All photos from Art et Décoration, April 1961

21 June 2010

The Death of the Front Door

Would you plunk down hard-earned money to go to a spa that made you enter through the kitchen? If one's home is one's sanctuary, then shouldn't the experience of entering it be given just as much thought and sense of ceremony? As more of us use the side or back door, chances are we are first greeted by "unprepossessing garage passages or dreary mud rooms, " to borrow Toby Worthington's succinct words.

It probably started out of convenience (or laziness as my more exacting readership may have it). With arms full of groceries or dry cleaning, why walk around to the front? No doubt the attached garage is also an accessory to the crime. But while service entrances are useful and practical, we have become so used to exiting and entering through them that the front door has become almost totally irrelevant. This really struck Mr. EEE and me when his sister reconfigured her property so that the driveway circled around the back of the house leaving the front door completely marooned without even a path leading up to it.

As the astute Mr. Worthington continues: "Think of Don Draper coming home every evening (well, almost every evening) through that mean little back hall and having to put his hat down on the nearest available surface. We've not gone much beyond that, it seems to me."

Mr. Worthington's comment goes to the heart of the matter. Sure, houses and their usage should adapt to modern life, BUT if side entrances are the new way of life, then houses should be reconfigured to accommodate and enhance this shift. When my students and I look at domestic interiors through the ages, one of most important things we examine are floor plans. Much thought was put into how rooms were arranged to maximize use and enjoyment of a space.

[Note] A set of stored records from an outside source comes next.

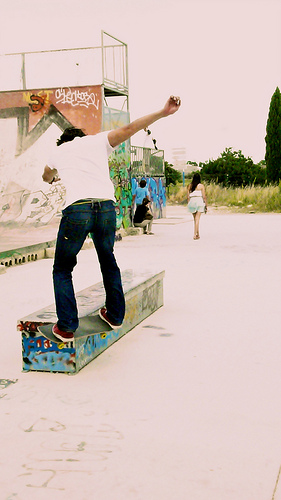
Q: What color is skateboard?
A: Black.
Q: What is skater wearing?
A: Pants.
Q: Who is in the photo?
A: Skater.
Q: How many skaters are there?
A: One.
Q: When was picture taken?
A: Daytime.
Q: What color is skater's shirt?
A: White.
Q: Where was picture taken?
A: Near ramp.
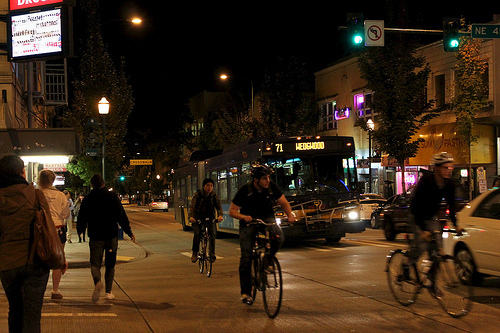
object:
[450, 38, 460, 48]
green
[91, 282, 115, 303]
shoes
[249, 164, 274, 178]
helmet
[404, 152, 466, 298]
man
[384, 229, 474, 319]
bike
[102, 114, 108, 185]
lamp post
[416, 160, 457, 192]
ground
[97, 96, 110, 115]
street light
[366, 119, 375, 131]
street light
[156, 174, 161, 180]
street light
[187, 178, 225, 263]
man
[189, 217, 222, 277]
bike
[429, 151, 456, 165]
helmet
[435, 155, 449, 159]
silver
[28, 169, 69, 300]
athlete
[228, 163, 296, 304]
man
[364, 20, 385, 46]
sign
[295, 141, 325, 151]
sign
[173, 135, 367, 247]
bus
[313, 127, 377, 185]
ground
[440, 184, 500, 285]
car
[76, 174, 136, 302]
people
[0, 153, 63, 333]
people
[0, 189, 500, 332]
street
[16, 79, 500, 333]
scene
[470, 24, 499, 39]
street sign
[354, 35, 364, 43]
light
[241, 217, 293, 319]
bicylce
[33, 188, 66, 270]
bag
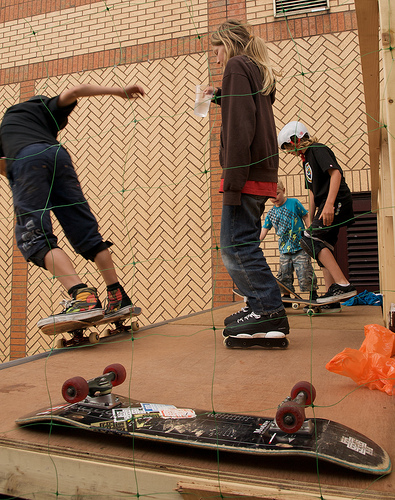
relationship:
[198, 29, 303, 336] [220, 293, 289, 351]
girl wearing skates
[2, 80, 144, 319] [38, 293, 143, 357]
boy on skateboard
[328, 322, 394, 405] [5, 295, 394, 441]
paper on ground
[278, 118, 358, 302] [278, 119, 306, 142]
boy wears helmet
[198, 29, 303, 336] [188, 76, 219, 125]
girl holds cup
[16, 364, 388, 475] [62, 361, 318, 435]
skateboard has wheels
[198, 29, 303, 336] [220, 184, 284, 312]
girl wears jeans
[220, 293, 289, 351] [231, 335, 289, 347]
skates have wheels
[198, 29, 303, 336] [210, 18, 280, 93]
girl has ponytail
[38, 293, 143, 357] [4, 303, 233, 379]
skateboard near ramp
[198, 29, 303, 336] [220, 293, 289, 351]
girl wears skates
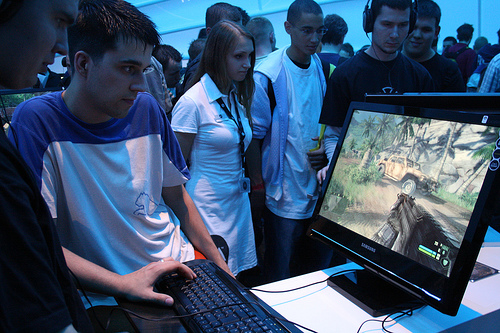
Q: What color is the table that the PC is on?
A: White.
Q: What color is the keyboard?
A: Black.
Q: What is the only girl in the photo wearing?
A: White dress.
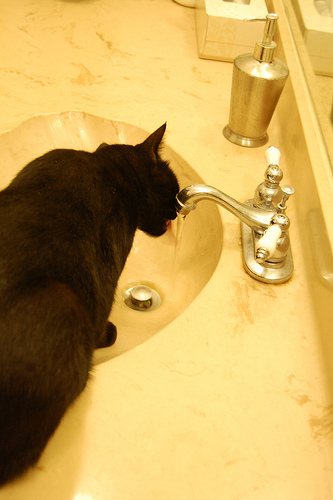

For centuries, many cultures have believed in the importance of providing a transition from the hurly burly of the street to the inner sanctum of the house. In the Ancient Roman house, there are actually two zones one walks through before entering an inner courtyard: the vestibulum and the fauces.
This is why our houses have foyers and entrance halls, which now languish unused and have become dead space. By entering into the kitchen or another random area of the house, we lose the physical (and mental) shift from our public life to our private one, where we set aside our workaday worries and embrace the joys and comforts of the home.